======== RAW DATA ========
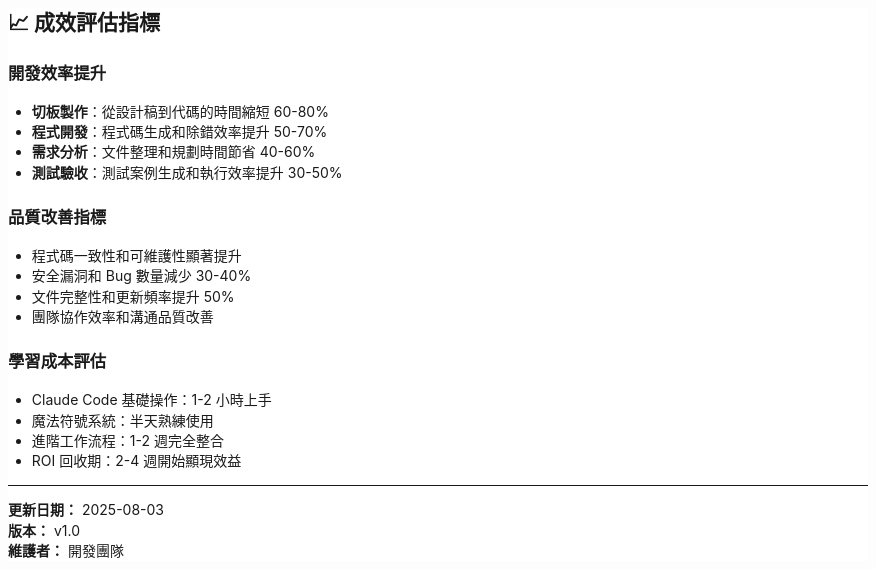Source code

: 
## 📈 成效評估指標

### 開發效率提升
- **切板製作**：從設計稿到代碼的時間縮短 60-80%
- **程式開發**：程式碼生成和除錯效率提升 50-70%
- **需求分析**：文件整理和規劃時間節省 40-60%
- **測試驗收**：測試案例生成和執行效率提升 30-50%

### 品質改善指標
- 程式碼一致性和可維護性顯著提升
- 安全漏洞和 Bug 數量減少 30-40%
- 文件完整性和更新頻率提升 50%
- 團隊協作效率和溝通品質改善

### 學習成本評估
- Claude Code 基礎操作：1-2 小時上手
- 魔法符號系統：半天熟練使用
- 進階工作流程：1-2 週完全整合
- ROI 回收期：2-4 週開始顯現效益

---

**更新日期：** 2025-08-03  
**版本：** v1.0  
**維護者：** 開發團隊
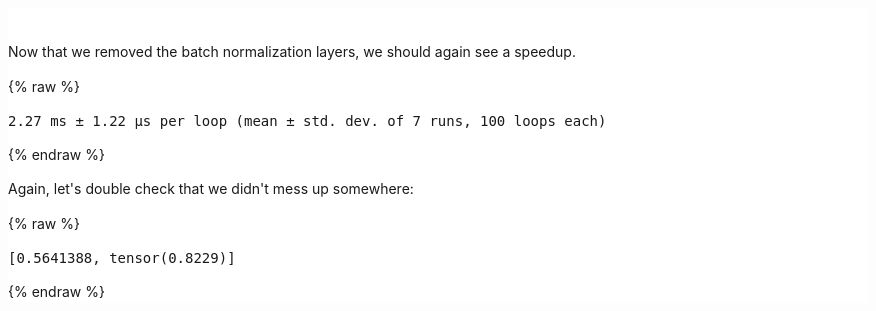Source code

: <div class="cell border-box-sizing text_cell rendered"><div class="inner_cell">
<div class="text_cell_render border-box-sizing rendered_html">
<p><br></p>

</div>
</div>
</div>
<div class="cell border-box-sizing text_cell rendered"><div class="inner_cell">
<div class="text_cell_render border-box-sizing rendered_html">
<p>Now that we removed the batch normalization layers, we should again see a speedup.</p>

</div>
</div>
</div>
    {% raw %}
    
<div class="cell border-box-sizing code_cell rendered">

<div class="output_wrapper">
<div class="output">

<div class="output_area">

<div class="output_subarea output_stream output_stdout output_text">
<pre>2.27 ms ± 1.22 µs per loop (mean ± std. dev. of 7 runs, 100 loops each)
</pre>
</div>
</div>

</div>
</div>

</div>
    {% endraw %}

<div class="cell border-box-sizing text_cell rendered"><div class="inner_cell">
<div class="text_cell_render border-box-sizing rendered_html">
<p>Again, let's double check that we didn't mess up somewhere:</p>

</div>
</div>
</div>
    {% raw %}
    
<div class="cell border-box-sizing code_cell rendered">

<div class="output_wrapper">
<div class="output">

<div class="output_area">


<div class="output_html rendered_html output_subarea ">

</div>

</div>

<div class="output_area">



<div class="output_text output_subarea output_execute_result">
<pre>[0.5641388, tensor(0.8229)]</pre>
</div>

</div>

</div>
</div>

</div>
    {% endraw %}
========
AIM OF THE EXERCISE> Letter for letter, reproduce every record above and skip the pictures.

REPLY>
Source code

: 
## 📈 成效評估指標

### 開發效率提升
- **切板製作**：從設計稿到代碼的時間縮短 60-80%
- **程式開發**：程式碼生成和除錯效率提升 50-70%
- **需求分析**：文件整理和規劃時間節省 40-60%
- **測試驗收**：測試案例生成和執行效率提升 30-50%

### 品質改善指標
- 程式碼一致性和可維護性顯著提升
- 安全漏洞和 Bug 數量減少 30-40%
- 文件完整性和更新頻率提升 50%
- 團隊協作效率和溝通品質改善

### 學習成本評估
- Claude Code 基礎操作：1-2 小時上手
- 魔法符號系統：半天熟練使用
- 進階工作流程：1-2 週完全整合
- ROI 回收期：2-4 週開始顯現效益

---

**更新日期：** 2025-08-03  
**版本：** v1.0  
**維護者：** 開發團隊
Source code

: <div class="cell border-box-sizing text_cell rendered"><div class="inner_cell">
<div class="text_cell_render border-box-sizing rendered_html">
<p><br></p>

</div>
</div>
</div>
<div class="cell border-box-sizing text_cell rendered"><div class="inner_cell">
<div class="text_cell_render border-box-sizing rendered_html">
<p>Now that we removed the batch normalization layers, we should again see a speedup.</p>

</div>
</div>
</div>
    {% raw %}
    
<div class="cell border-box-sizing code_cell rendered">

<div class="output_wrapper">
<div class="output">

<div class="output_area">

<div class="output_subarea output_stream output_stdout output_text">
<pre>2.27 ms ± 1.22 µs per loop (mean ± std. dev. of 7 runs, 100 loops each)
</pre>
</div>
</div>

</div>
</div>

</div>
    {% endraw %}

<div class="cell border-box-sizing text_cell rendered"><div class="inner_cell">
<div class="text_cell_render border-box-sizing rendered_html">
<p>Again, let's double check that we didn't mess up somewhere:</p>

</div>
</div>
</div>
    {% raw %}
    
<div class="cell border-box-sizing code_cell rendered">

<div class="output_wrapper">
<div class="output">

<div class="output_area">


<div class="output_html rendered_html output_subarea ">

</div>

</div>

<div class="output_area">



<div class="output_text output_subarea output_execute_result">
<pre>[0.5641388, tensor(0.8229)]</pre>
</div>

</div>

</div>
</div>

</div>
    {% endraw %}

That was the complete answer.